EXERCISE → Go through the entries below and print each one exactly.

[Opening MATERIAL FOR THIS TASK section]

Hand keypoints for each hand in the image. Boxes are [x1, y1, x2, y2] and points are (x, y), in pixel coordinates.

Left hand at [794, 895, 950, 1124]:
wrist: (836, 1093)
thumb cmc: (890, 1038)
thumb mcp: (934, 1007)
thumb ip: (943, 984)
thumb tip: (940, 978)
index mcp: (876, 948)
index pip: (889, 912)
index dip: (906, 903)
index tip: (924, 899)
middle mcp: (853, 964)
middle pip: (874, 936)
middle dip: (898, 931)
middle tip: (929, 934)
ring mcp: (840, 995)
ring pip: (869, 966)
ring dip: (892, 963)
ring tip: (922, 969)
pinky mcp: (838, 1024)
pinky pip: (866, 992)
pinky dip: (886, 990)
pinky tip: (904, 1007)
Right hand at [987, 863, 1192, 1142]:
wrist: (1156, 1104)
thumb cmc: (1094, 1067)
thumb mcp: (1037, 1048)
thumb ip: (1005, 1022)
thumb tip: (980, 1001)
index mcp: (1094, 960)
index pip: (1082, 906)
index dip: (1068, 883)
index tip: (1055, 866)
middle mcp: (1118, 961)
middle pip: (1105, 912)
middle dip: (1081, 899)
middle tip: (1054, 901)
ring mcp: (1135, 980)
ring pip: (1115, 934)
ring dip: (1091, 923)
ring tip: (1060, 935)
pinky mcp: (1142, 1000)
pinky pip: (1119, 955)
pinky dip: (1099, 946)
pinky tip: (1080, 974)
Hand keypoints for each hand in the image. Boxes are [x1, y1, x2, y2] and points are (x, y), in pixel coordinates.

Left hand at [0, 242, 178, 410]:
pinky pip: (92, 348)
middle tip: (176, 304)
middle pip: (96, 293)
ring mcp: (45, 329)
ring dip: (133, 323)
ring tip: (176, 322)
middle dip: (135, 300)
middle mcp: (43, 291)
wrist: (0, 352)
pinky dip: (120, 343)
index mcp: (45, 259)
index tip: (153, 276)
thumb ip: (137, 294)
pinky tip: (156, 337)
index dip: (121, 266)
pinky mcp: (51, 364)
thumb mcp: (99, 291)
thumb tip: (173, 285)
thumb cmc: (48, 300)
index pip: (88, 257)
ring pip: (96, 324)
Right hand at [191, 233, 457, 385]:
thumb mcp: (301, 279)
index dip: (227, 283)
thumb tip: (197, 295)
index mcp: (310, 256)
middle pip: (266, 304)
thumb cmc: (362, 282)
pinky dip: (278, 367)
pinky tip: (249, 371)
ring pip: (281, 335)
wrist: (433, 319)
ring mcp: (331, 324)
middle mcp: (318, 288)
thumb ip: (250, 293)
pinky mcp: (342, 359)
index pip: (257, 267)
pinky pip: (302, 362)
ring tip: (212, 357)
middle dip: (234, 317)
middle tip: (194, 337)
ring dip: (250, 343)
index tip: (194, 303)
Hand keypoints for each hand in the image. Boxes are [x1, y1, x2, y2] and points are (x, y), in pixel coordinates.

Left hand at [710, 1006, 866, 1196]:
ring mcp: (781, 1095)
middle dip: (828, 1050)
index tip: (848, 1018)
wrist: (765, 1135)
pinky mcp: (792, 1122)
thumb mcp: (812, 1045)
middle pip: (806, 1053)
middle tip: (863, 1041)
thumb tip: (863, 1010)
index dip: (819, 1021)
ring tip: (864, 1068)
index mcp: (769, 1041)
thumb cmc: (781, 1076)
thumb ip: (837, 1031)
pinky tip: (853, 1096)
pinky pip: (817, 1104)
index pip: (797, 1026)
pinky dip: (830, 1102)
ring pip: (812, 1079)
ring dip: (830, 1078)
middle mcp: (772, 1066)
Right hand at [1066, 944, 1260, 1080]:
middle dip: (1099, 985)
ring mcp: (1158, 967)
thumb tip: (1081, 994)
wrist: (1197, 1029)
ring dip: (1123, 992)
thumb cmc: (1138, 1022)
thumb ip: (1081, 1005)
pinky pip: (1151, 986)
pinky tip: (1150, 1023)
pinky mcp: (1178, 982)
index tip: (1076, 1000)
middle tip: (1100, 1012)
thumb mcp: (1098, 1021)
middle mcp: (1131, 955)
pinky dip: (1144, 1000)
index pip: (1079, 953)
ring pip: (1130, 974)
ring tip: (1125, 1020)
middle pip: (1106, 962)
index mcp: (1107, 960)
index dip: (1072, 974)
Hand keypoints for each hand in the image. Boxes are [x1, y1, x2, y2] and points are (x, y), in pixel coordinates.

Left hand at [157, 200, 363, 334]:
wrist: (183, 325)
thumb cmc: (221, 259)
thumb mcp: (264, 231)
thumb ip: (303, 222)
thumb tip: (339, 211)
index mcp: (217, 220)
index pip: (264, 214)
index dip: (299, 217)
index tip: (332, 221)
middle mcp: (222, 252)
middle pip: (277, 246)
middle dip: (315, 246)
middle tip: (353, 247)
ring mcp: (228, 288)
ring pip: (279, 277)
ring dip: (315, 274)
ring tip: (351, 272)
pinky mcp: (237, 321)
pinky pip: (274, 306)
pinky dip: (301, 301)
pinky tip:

[Closing MATERIAL FOR THIS TASK section]

EXERCISE RESPONSE →
Hand keypoints for each hand in the image. Boxes are [x1, y1, x2, y2] and points are (x, y), in pixel coordinates.

Left hand at [794, 895, 950, 1124]:
wrist: (836, 1093)
thumb cmc: (890, 1038)
thumb mcp: (934, 1007)
thumb ip: (943, 984)
thumb tip: (940, 978)
index mcp: (876, 948)
index pip: (889, 912)
index dip: (906, 903)
index tip: (924, 899)
middle mcp: (853, 964)
middle pip: (874, 936)
middle dip: (898, 931)
middle tip: (929, 934)
ring mcp: (840, 995)
ring pip: (869, 966)
ring dip: (892, 963)
ring tip: (922, 969)
pinky mcp: (838, 1024)
pinky pip: (866, 992)
pinky dip: (886, 990)
pinky tip: (904, 1007)
Right hand at [987, 863, 1192, 1142]:
wrist: (1156, 1104)
thumb cmc: (1094, 1067)
thumb mcp: (1037, 1048)
thumb ip: (1005, 1022)
thumb tip: (980, 1001)
index mcp: (1094, 960)
index pip: (1082, 906)
index dip: (1068, 883)
index tip: (1055, 866)
middle mcp: (1118, 961)
middle pip: (1105, 912)
middle dip: (1081, 899)
middle tip: (1054, 901)
ring mcp: (1135, 980)
ring pip: (1115, 934)
ring dip: (1091, 923)
ring tip: (1060, 935)
pinky mcp: (1142, 1000)
pinky pip: (1119, 955)
pinky dip: (1099, 946)
pinky tip: (1080, 974)
Hand keypoints for each hand in the image. Boxes are [x1, y1, x2, y2] and points are (x, y), in pixel coordinates.

Left hand at [0, 242, 178, 410]:
pinky pip: (92, 348)
middle tip: (176, 304)
middle pip: (96, 293)
ring mcp: (45, 329)
ring dip: (133, 323)
ring tip: (176, 322)
middle dip: (135, 300)
middle mcp: (43, 291)
wrist: (0, 352)
pinky dip: (120, 343)
index mcp: (45, 259)
index tip: (153, 276)
thumb ip: (137, 294)
pinky tip: (156, 337)
index dip: (121, 266)
pinky mcp: (51, 364)
thumb mcp: (99, 291)
thumb tip: (173, 285)
thumb cmc: (48, 300)
index pip: (88, 257)
ring pip: (96, 324)
Right hand at [191, 233, 457, 385]:
thumb mcp: (301, 279)
index dip: (227, 283)
thumb tip: (197, 295)
index mcp: (310, 256)
middle pip: (266, 304)
thumb cmc: (362, 282)
pinky dip: (278, 367)
pinky tip: (249, 371)
ring pip: (281, 335)
wrist: (433, 319)
ring mcp: (331, 324)
middle mcp: (318, 288)
thumb ip: (250, 293)
pinky mcp: (342, 359)
index pip: (257, 267)
pinky pip: (302, 362)
ring tip: (212, 357)
middle dip: (234, 317)
middle tip: (194, 337)
ring dip: (250, 343)
index tip: (194, 303)
Hand keypoints for each hand in the image. Boxes are [x1, y1, x2, y2] and points are (x, y), in pixel coordinates.

Left hand at [710, 1006, 866, 1196]:
ring mcp: (781, 1095)
middle dip: (828, 1050)
index tip: (848, 1018)
wrist: (765, 1135)
pinky mcp: (792, 1122)
thumb mcp: (812, 1045)
middle pip: (806, 1053)
middle tip: (863, 1041)
thumb tip: (863, 1010)
index dip: (819, 1021)
ring tip: (864, 1068)
index mcp: (769, 1041)
thumb cmc: (781, 1076)
thumb ip: (837, 1031)
pinky tip: (853, 1096)
pinky pip: (817, 1104)
index pip: (797, 1026)
pinky dip: (830, 1102)
ring pip: (812, 1079)
ring dip: (830, 1078)
middle mcp: (772, 1066)
Right hand at [1066, 944, 1260, 1080]:
middle dip: (1099, 985)
ring mcp: (1158, 967)
thumb tip: (1081, 994)
wrist: (1197, 1029)
ring dip: (1123, 992)
thumb cmc: (1138, 1022)
thumb ip: (1081, 1005)
pinky pip: (1151, 986)
pinky tip: (1150, 1023)
pinky mcp: (1178, 982)
index tip: (1076, 1000)
middle tip: (1100, 1012)
thumb mcp: (1098, 1021)
middle mcp: (1131, 955)
pinky dip: (1144, 1000)
index pip: (1079, 953)
ring pip: (1130, 974)
ring tip: (1125, 1020)
middle pip: (1106, 962)
index mcp: (1107, 960)
index dip: (1072, 974)
Hand keypoints for each hand in the image. Boxes are [x1, y1, x2, y2] and points are (x, y), in pixel coordinates.

Left hand at [157, 200, 363, 334]:
wrist: (183, 325)
thumb cmc: (221, 259)
thumb mcp: (264, 231)
thumb ip: (303, 222)
thumb tip: (339, 211)
index mcp: (217, 220)
index pip: (264, 214)
index dip: (299, 217)
index tip: (332, 221)
middle mcp: (222, 252)
middle pip: (277, 246)
middle dip: (315, 246)
middle tip: (353, 247)
ring mcp: (228, 288)
ring pip: (279, 277)
ring dip: (315, 274)
ring tip: (351, 272)
pinky mcp: (237, 321)
pinky pip: (274, 306)
pinky dip: (301, 301)
pinky tip:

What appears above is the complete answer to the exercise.